_Exercise instructions_
Your answer must be the full set of records, copied exactly, with no pictures in it.

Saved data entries
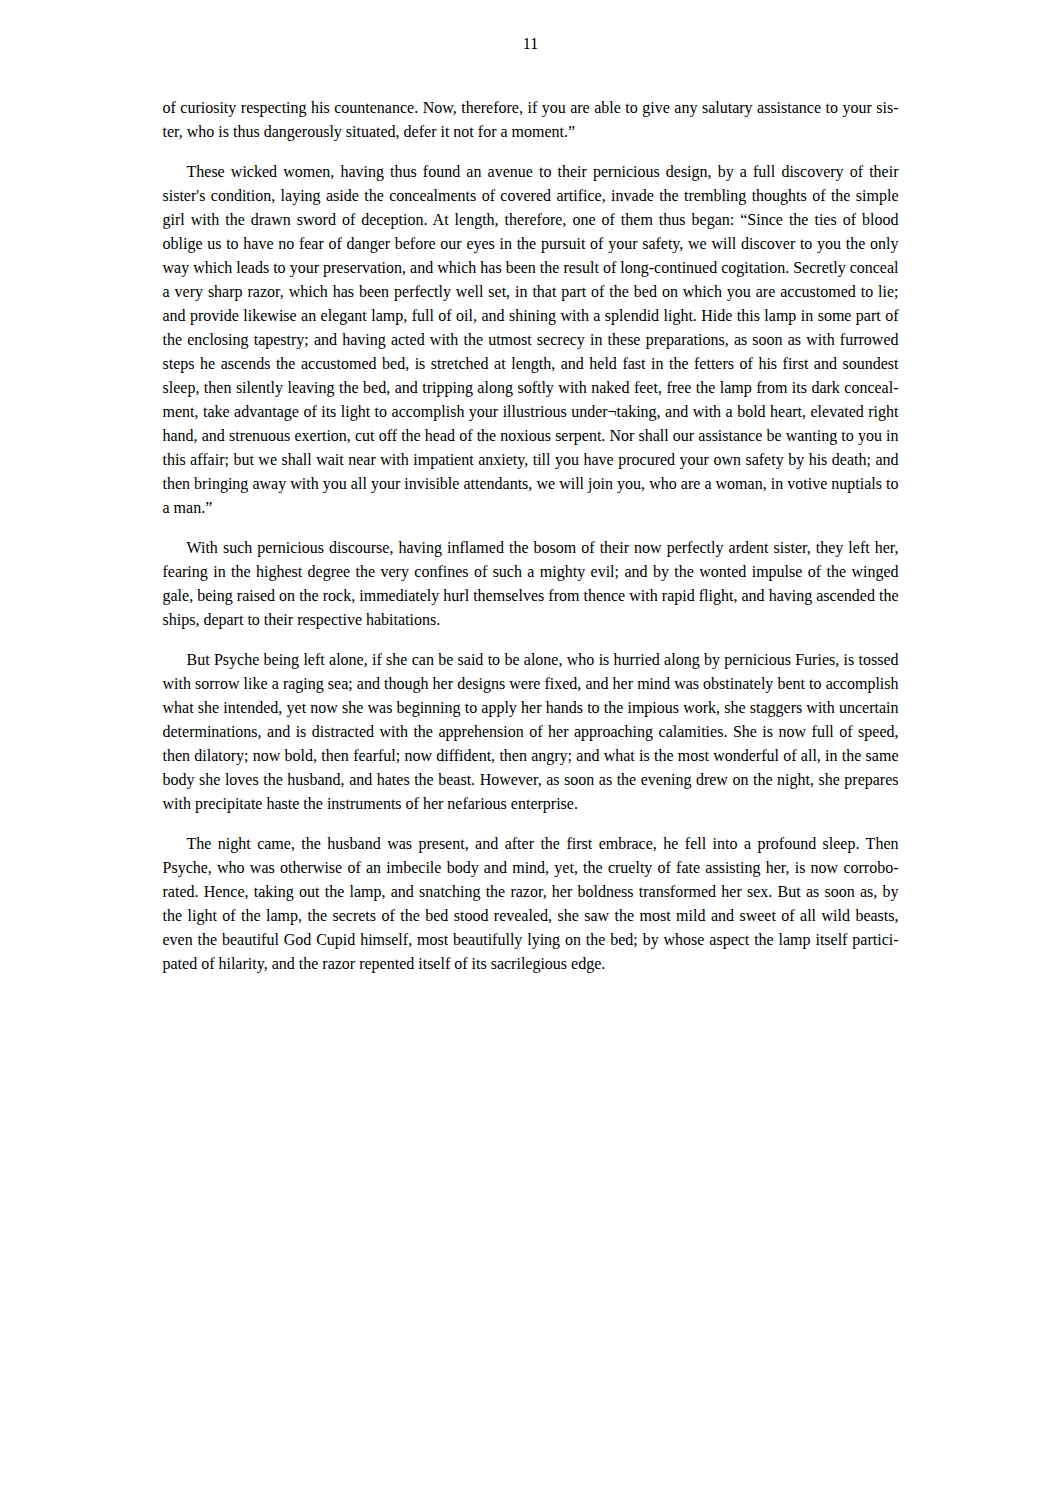11
of curiosity respecting his countenance. Now, therefore, if you are able to give any salutary assistance to your sister, who is thus dangerously situated, defer it not for a moment.”
These wicked women, having thus found an avenue to their pernicious design, by a full discovery of their sister's condition, laying aside the concealments of covered artifice, invade the trembling thoughts of the simple girl with the drawn sword of deception. At length, therefore, one of them thus began: “Since the ties of blood oblige us to have no fear of danger before our eyes in the pursuit of your safety, we will discover to you the only way which leads to your preservation, and which has been the result of long-continued cogitation. Secretly conceal a very sharp razor, which has been perfectly well set, in that part of the bed on which you are accustomed to lie; and provide likewise an elegant lamp, full of oil, and shining with a splendid light. Hide this lamp in some part of the enclosing tapestry; and having acted with the utmost secrecy in these preparations, as soon as with furrowed steps he ascends the accustomed bed, is stretched at length, and held fast in the fetters of his first and soundest sleep, then silently leaving the bed, and tripping along softly with naked feet, free the lamp from its dark concealment, take advantage of its light to accomplish your illustrious under¬taking, and with a bold heart, elevated right hand, and strenuous exertion, cut off the head of the noxious serpent. Nor shall our assistance be wanting to you in this affair; but we shall wait near with impatient anxiety, till you have procured your own safety by his death; and then bringing away with you all your invisible attendants, we will join you, who are a woman, in votive nuptials to a man.”
With such pernicious discourse, having inflamed the bosom of their now perfectly ardent sister, they left her, fearing in the highest degree the very confines of such a mighty evil; and by the wonted impulse of the winged gale, being raised on the rock, immediately hurl themselves from thence with rapid flight, and having ascended the ships, depart to their respective habitations.
But Psyche being left alone, if she can be said to be alone, who is hurried along by pernicious Furies, is tossed with sorrow like a raging sea; and though her designs were fixed, and her mind was obstinately bent to accomplish what she intended, yet now she was beginning to apply her hands to the impious work, she staggers with uncertain determinations, and is distracted with the apprehension of her approaching calamities. She is now full of speed, then dilatory; now bold, then fearful; now diffident, then angry; and what is the most wonderful of all, in the same body she loves the husband, and hates the beast. However, as soon as the evening drew on the night, she prepares with precipitate haste the instruments of her nefarious enterprise.
The night came, the husband was present, and after the first embrace, he fell into a profound sleep. Then Psyche, who was otherwise of an imbecile body and mind, yet, the cruelty of fate assisting her, is now corroborated. Hence, taking out the lamp, and snatching the razor, her boldness transformed her sex. But as soon as, by the light of the lamp, the secrets of the bed stood revealed, she saw the most mild and sweet of all wild beasts, even the beautiful God Cupid himself, most beautifully lying on the bed; by whose aspect the lamp itself participated of hilarity, and the razor repented itself of its sacrilegious edge.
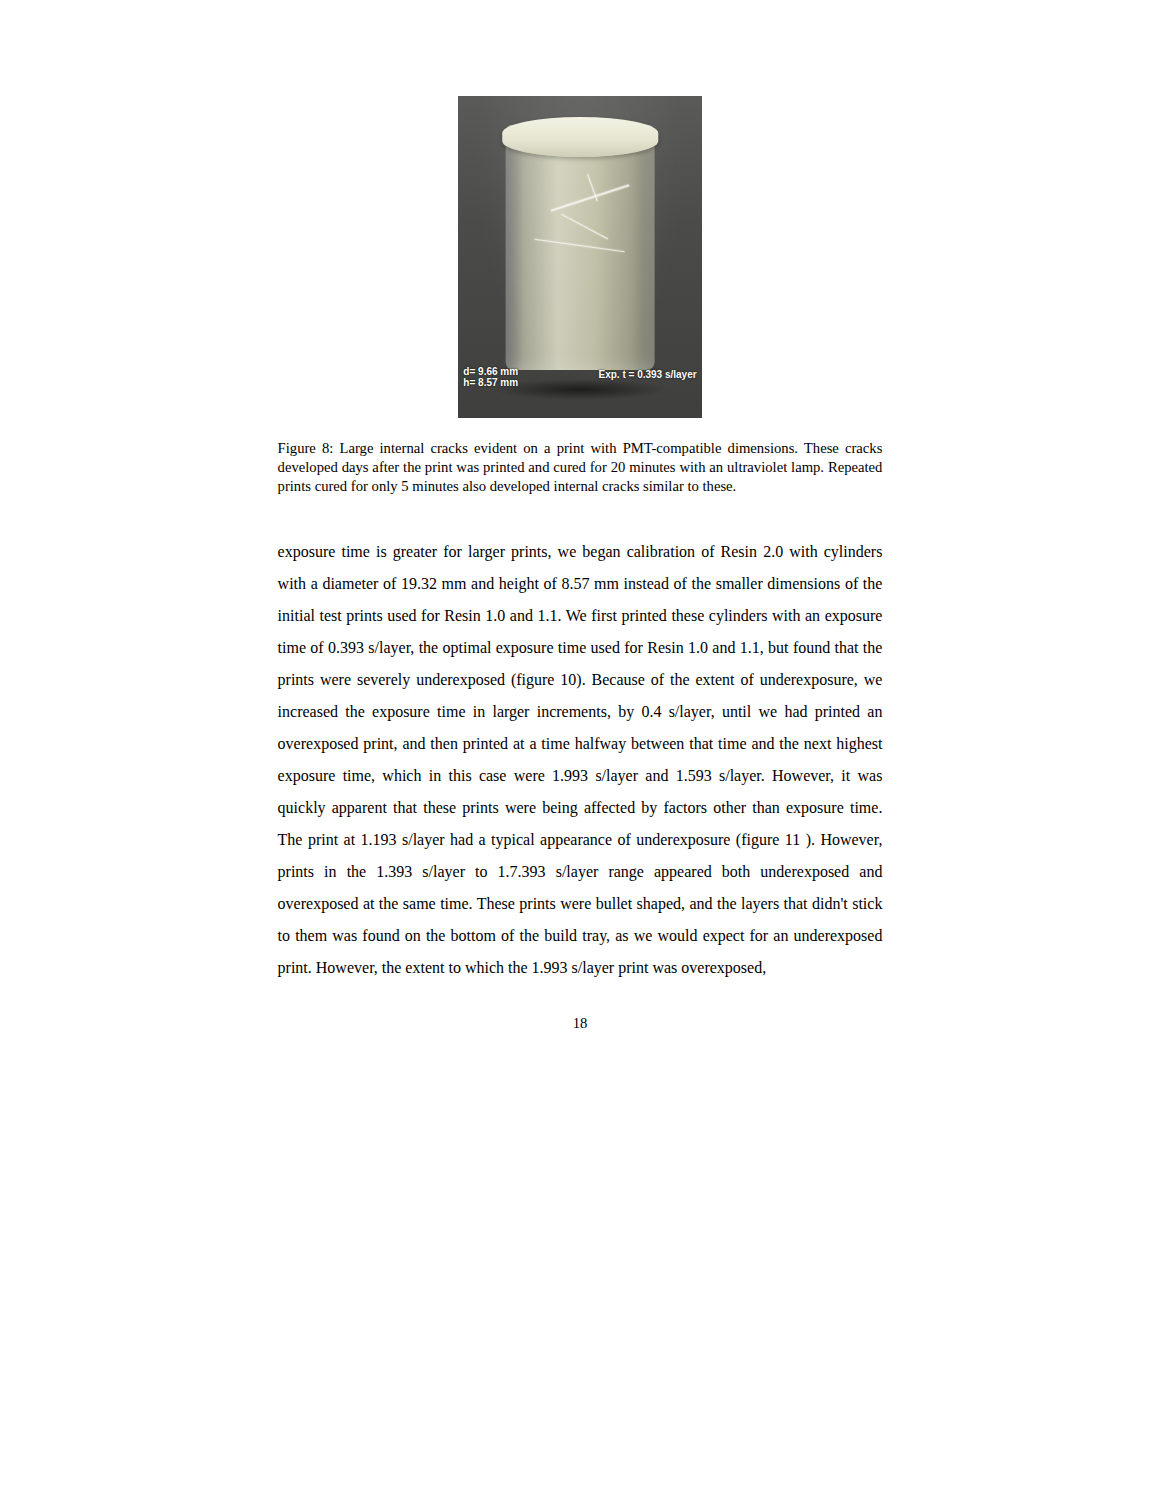d= 9.66 mm
h= 8.57 mm
Exp. t = 0.393 s/layer
Figure 8: Large internal cracks evident on a print with PMT-compatible dimensions. These cracks developed days after the print was printed and cured for 20 minutes with an ultraviolet lamp. Repeated prints cured for only 5 minutes also developed internal cracks similar to these.
exposure time is greater for larger prints, we began calibration of Resin 2.0 with cylinders with a diameter of 19.32 mm and height of 8.57 mm instead of the smaller dimensions of the initial test prints used for Resin 1.0 and 1.1. We first printed these cylinders with an exposure time of 0.393 s/layer, the optimal exposure time used for Resin 1.0 and 1.1, but found that the prints were severely underexposed (figure 10). Because of the extent of underexposure, we increased the exposure time in larger increments, by 0.4 s/layer, until we had printed an overexposed print, and then printed at a time halfway between that time and the next highest exposure time, which in this case were 1.993 s/layer and 1.593 s/layer. However, it was quickly apparent that these prints were being affected by factors other than exposure time. The print at 1.193 s/layer had a typical appearance of underexposure (figure 11 ). However, prints in the 1.393 s/layer to 1.7.393 s/layer range appeared both underexposed and overexposed at the same time. These prints were bullet shaped, and the layers that didn't stick to them was found on the bottom of the build tray, as we would expect for an underexposed print. However, the extent to which the 1.993 s/layer print was overexposed,
18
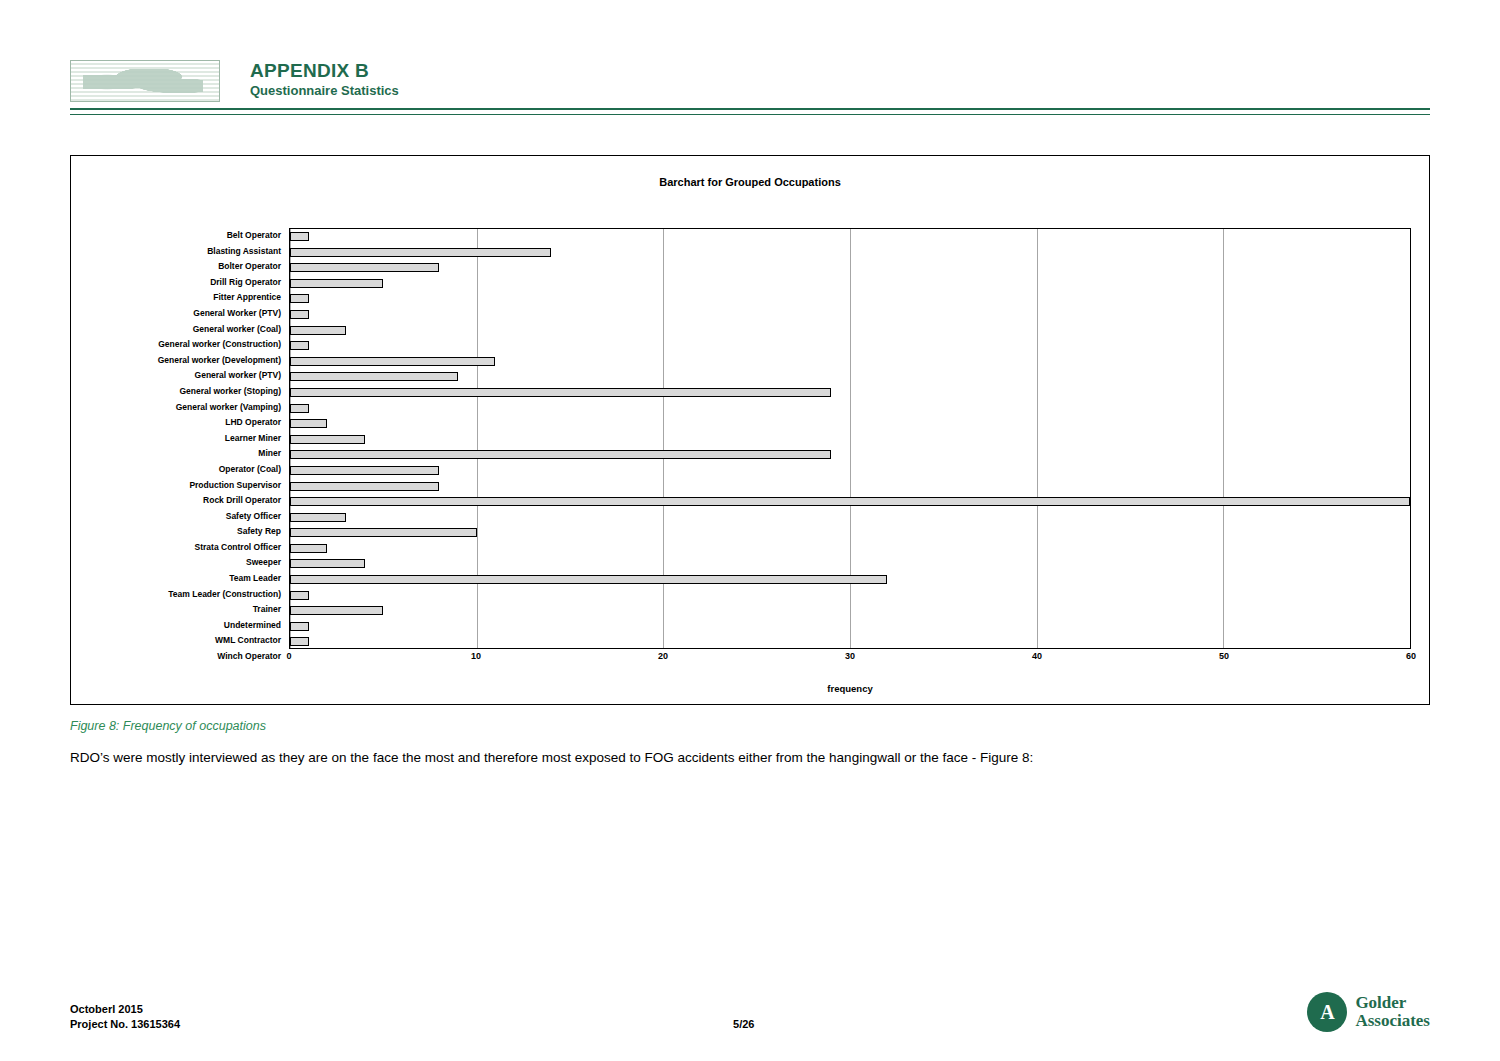APPENDIX B
Questionnaire Statistics
Barchart for Grouped Occupations
Belt Operator
Blasting Assistant
Bolter Operator
Drill Rig Operator
Fitter Apprentice
General Worker (PTV)
General worker (Coal)
General worker (Construction)
General worker (Development)
General worker (PTV)
General worker (Stoping)
General worker (Vamping)
LHD Operator
Learner Miner
Miner
Operator (Coal)
Production Supervisor
Rock Drill Operator
Safety Officer
Safety Rep
Strata Control Officer
Sweeper
Team Leader
Team Leader (Construction)
Trainer
Undetermined
WML Contractor
Winch Operator
0
10
20
30
40
50
60
frequency
Figure 8: Frequency of occupations
RDO’s were mostly interviewed as they are on the face the most and therefore most exposed to FOG accidents either from the hangingwall or the face - Figure 8:
Octoberl 2015
Project No. 13615364
5/26
A
Golder
Associates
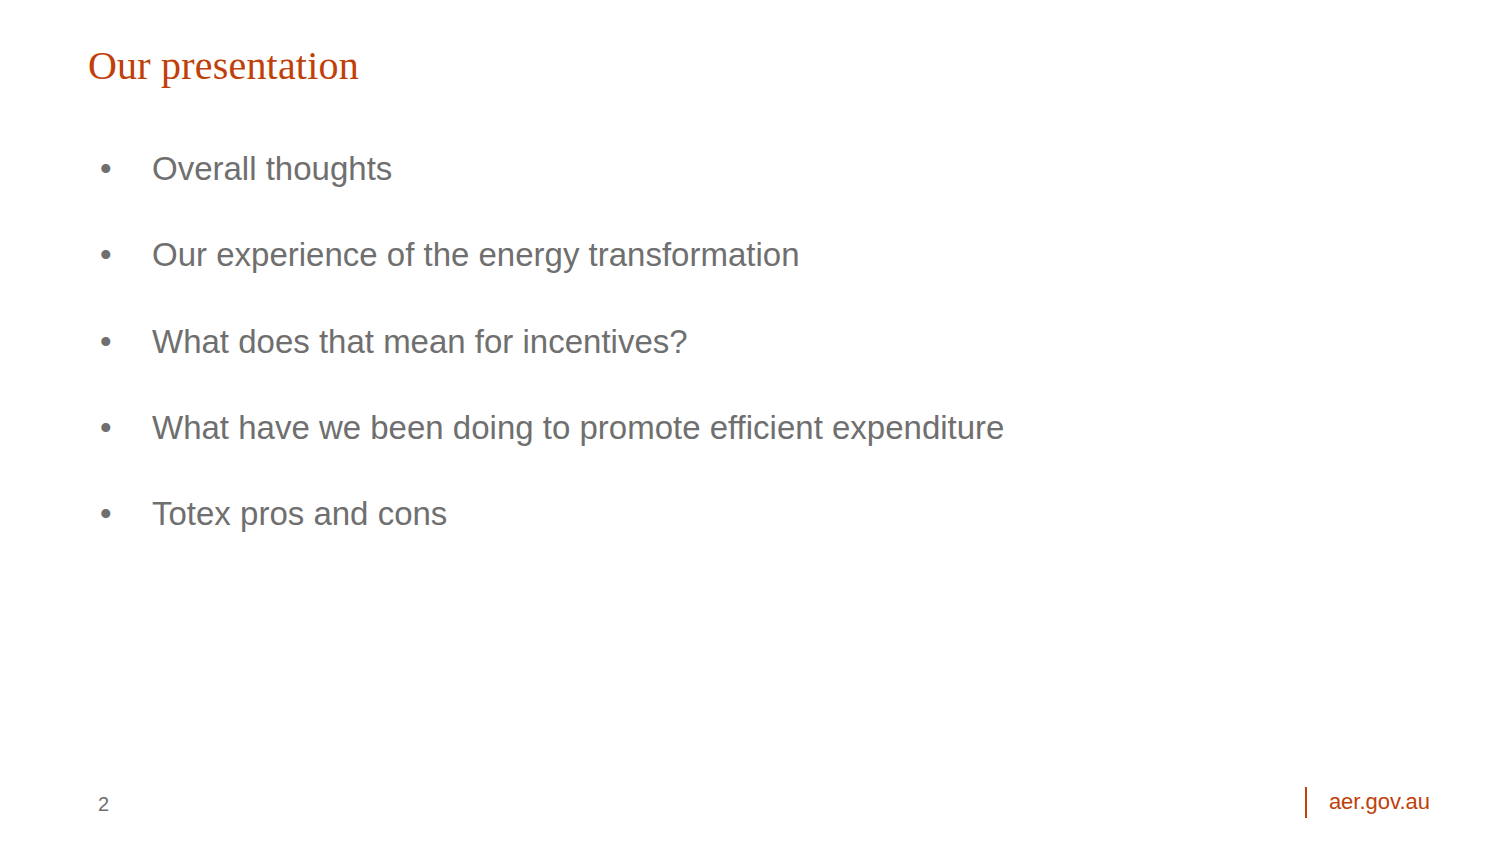Our presentation
Overall thoughts
Our experience of the energy transformation
What does that mean for incentives?
What have we been doing to promote efficient expenditure
Totex pros and cons
2
aer.gov.au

_Answer_
11
of curiosity respecting his countenance. Now, therefore, if you are able to give any salutary assistance to your sister, who is thus dangerously situated, defer it not for a moment.”
These wicked women, having thus found an avenue to their pernicious design, by a full discovery of their sister's condition, laying aside the concealments of covered artifice, invade the trembling thoughts of the simple girl with the drawn sword of deception. At length, therefore, one of them thus began: “Since the ties of blood oblige us to have no fear of danger before our eyes in the pursuit of your safety, we will discover to you the only way which leads to your preservation, and which has been the result of long-continued cogitation. Secretly conceal a very sharp razor, which has been perfectly well set, in that part of the bed on which you are accustomed to lie; and provide likewise an elegant lamp, full of oil, and shining with a splendid light. Hide this lamp in some part of the enclosing tapestry; and having acted with the utmost secrecy in these preparations, as soon as with furrowed steps he ascends the accustomed bed, is stretched at length, and held fast in the fetters of his first and soundest sleep, then silently leaving the bed, and tripping along softly with naked feet, free the lamp from its dark concealment, take advantage of its light to accomplish your illustrious under¬taking, and with a bold heart, elevated right hand, and strenuous exertion, cut off the head of the noxious serpent. Nor shall our assistance be wanting to you in this affair; but we shall wait near with impatient anxiety, till you have procured your own safety by his death; and then bringing away with you all your invisible attendants, we will join you, who are a woman, in votive nuptials to a man.”
With such pernicious discourse, having inflamed the bosom of their now perfectly ardent sister, they left her, fearing in the highest degree the very confines of such a mighty evil; and by the wonted impulse of the winged gale, being raised on the rock, immediately hurl themselves from thence with rapid flight, and having ascended the ships, depart to their respective habitations.
But Psyche being left alone, if she can be said to be alone, who is hurried along by pernicious Furies, is tossed with sorrow like a raging sea; and though her designs were fixed, and her mind was obstinately bent to accomplish what she intended, yet now she was beginning to apply her hands to the impious work, she staggers with uncertain determinations, and is distracted with the apprehension of her approaching calamities. She is now full of speed, then dilatory; now bold, then fearful; now diffident, then angry; and what is the most wonderful of all, in the same body she loves the husband, and hates the beast. However, as soon as the evening drew on the night, she prepares with precipitate haste the instruments of her nefarious enterprise.
The night came, the husband was present, and after the first embrace, he fell into a profound sleep. Then Psyche, who was otherwise of an imbecile body and mind, yet, the cruelty of fate assisting her, is now corroborated. Hence, taking out the lamp, and snatching the razor, her boldness transformed her sex. But as soon as, by the light of the lamp, the secrets of the bed stood revealed, she saw the most mild and sweet of all wild beasts, even the beautiful God Cupid himself, most beautifully lying on the bed; by whose aspect the lamp itself participated of hilarity, and the razor repented itself of its sacrilegious edge.
d= 9.66 mm
h= 8.57 mm
Exp. t = 0.393 s/layer
Figure 8: Large internal cracks evident on a print with PMT-compatible dimensions. These cracks developed days after the print was printed and cured for 20 minutes with an ultraviolet lamp. Repeated prints cured for only 5 minutes also developed internal cracks similar to these.
exposure time is greater for larger prints, we began calibration of Resin 2.0 with cylinders with a diameter of 19.32 mm and height of 8.57 mm instead of the smaller dimensions of the initial test prints used for Resin 1.0 and 1.1. We first printed these cylinders with an exposure time of 0.393 s/layer, the optimal exposure time used for Resin 1.0 and 1.1, but found that the prints were severely underexposed (figure 10). Because of the extent of underexposure, we increased the exposure time in larger increments, by 0.4 s/layer, until we had printed an overexposed print, and then printed at a time halfway between that time and the next highest exposure time, which in this case were 1.993 s/layer and 1.593 s/layer. However, it was quickly apparent that these prints were being affected by factors other than exposure time. The print at 1.193 s/layer had a typical appearance of underexposure (figure 11 ). However, prints in the 1.393 s/layer to 1.7.393 s/layer range appeared both underexposed and overexposed at the same time. These prints were bullet shaped, and the layers that didn't stick to them was found on the bottom of the build tray, as we would expect for an underexposed print. However, the extent to which the 1.993 s/layer print was overexposed,
18
APPENDIX B
Questionnaire Statistics
Barchart for Grouped Occupations
Belt Operator
Blasting Assistant
Bolter Operator
Drill Rig Operator
Fitter Apprentice
General Worker (PTV)
General worker (Coal)
General worker (Construction)
General worker (Development)
General worker (PTV)
General worker (Stoping)
General worker (Vamping)
LHD Operator
Learner Miner
Miner
Operator (Coal)
Production Supervisor
Rock Drill Operator
Safety Officer
Safety Rep
Strata Control Officer
Sweeper
Team Leader
Team Leader (Construction)
Trainer
Undetermined
WML Contractor
Winch Operator
0
10
20
30
40
50
60
frequency
Figure 8: Frequency of occupations
RDO’s were mostly interviewed as they are on the face the most and therefore most exposed to FOG accidents either from the hangingwall or the face - Figure 8:
Octoberl 2015
Project No. 13615364
5/26
A
Golder
Associates
Our presentation
Overall thoughts
Our experience of the energy transformation
What does that mean for incentives?
What have we been doing to promote efficient expenditure
Totex pros and cons
2
aer.gov.au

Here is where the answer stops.